The 35mm film contrasted with video is a more visceral representation of binary complexes at work in Actress. This can be read as an echo of the immediate and the abstract, the then and the now, the real and fantasy, the male and the female. The manner as well as the content of the documentary style footage is distinctly more female than the 35mm fantasy of Cheung’s reenactment. In these sections set in the early 90s Kwan points his camera to Ling-yu’s niece, who knew her, as well as Maggie Cheung, who plays her. We are given two female perspectives of Ruan Ling-yu. These perspectives also work within a binary complex. The intimate and the superficial acquaintance, the domestic and the public persona. Each woman’s testimony compliments as well as contradicts one another at times, rendering Ling-yu as a more complicated abstract; unknowable.

The 35mm sections of Actress that interrupt and disperse the video section conforms to a more romanticized perspective. Kwan shows us imagined reality, a past made tangible, if only briefly, through illusion. Kwan’s masculine gaze is controlled and effective, taking measures never to trivialize the characters. One could even argue that his homosexuality, his outsider status in China, allows him to relate to Ruan Ling-yu in a very intimate way, identifying with her feelings of suppression. Regardless, Kwan is allowed a greater selectivity of the images he shows us in this section since the images are born out of his own creativity and not out of another’s reminiscence or conjecture.

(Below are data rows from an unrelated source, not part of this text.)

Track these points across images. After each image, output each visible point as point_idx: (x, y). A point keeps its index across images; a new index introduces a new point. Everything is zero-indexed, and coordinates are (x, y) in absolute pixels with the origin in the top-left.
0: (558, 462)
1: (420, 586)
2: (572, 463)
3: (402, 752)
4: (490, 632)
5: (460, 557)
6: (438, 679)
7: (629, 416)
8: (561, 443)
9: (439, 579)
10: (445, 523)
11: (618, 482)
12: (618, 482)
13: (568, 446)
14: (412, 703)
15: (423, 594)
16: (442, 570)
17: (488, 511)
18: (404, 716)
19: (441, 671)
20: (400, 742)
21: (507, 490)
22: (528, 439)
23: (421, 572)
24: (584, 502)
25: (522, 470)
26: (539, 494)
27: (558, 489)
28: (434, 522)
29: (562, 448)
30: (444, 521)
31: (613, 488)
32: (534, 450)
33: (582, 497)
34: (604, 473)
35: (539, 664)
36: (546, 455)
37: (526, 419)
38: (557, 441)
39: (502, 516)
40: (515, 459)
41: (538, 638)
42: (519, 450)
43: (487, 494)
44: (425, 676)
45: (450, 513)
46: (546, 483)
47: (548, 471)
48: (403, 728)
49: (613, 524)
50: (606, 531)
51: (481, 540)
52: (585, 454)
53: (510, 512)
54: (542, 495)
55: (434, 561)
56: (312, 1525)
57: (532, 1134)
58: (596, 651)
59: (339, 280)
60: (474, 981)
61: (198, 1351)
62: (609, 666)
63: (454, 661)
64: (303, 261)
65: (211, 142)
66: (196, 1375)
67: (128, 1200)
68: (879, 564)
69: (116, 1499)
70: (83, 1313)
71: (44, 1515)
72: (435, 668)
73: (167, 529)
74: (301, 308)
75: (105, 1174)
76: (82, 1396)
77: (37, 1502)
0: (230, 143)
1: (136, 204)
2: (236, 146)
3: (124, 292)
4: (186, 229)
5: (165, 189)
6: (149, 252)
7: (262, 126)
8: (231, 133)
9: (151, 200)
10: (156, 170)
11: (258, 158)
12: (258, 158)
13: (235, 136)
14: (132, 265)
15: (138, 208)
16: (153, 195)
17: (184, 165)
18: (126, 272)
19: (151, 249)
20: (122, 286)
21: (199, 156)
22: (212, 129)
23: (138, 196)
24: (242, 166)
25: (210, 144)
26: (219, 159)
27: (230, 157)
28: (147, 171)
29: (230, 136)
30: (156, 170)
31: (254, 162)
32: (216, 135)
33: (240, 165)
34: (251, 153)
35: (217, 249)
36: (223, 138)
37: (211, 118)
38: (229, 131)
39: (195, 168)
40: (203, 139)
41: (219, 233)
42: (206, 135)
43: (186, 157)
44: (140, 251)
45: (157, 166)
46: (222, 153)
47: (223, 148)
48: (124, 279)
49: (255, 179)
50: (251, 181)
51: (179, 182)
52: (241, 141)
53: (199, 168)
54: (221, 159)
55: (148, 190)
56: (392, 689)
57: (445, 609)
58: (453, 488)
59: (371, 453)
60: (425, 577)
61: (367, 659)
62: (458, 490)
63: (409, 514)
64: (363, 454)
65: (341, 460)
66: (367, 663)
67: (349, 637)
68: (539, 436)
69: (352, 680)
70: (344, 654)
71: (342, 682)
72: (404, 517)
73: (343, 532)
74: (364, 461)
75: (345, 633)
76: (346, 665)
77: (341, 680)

Ultimately, Actress is concerned with Ruan Ling-yu’s death. Every aspect of the film has been staged or selected by Stanley Kwan to give a context as to why Ling-yu committed suicide as well as to the legacy that she left behind. This framework exaggerates the multiple binary complexes within the film as well as presents Ruan Ling-yu as an allegorical figure. In China, the mark of the end of early cinema is often pinpointed with the death of Ling-yu, just as in American cinema this is pinpointed, more or less, by the release of The Jazz Singer (1927). That Kwan makes this film and frames it in this historical context at the close of the twentieth century has a good deal to do with his later project Yang+Yin (1996).

Yang+Yin may be a more traditional documentary feature on the history of Chinese cinema, but it represents the same impetus as Actress. Looking back at China’s cinematic history from the nineties, in both films, Kwan finds constants in the overall character of his national cinema. In Yang+Yin Kwan examines these constants from the outside, almost anthropologically, while with Actress he looks first at the human catalyst of cinematic art, focusing on the most iconic and renowned of Chinese film stars. The sense of mortality in both films is essential to their readings. Kwan sees Ruan Ling-yu in much the same way as he sees the cinema as a whole; a conflict between immediate expression and its impact with the legacy and reappropriation that that work inevitably will assume with the passage of time.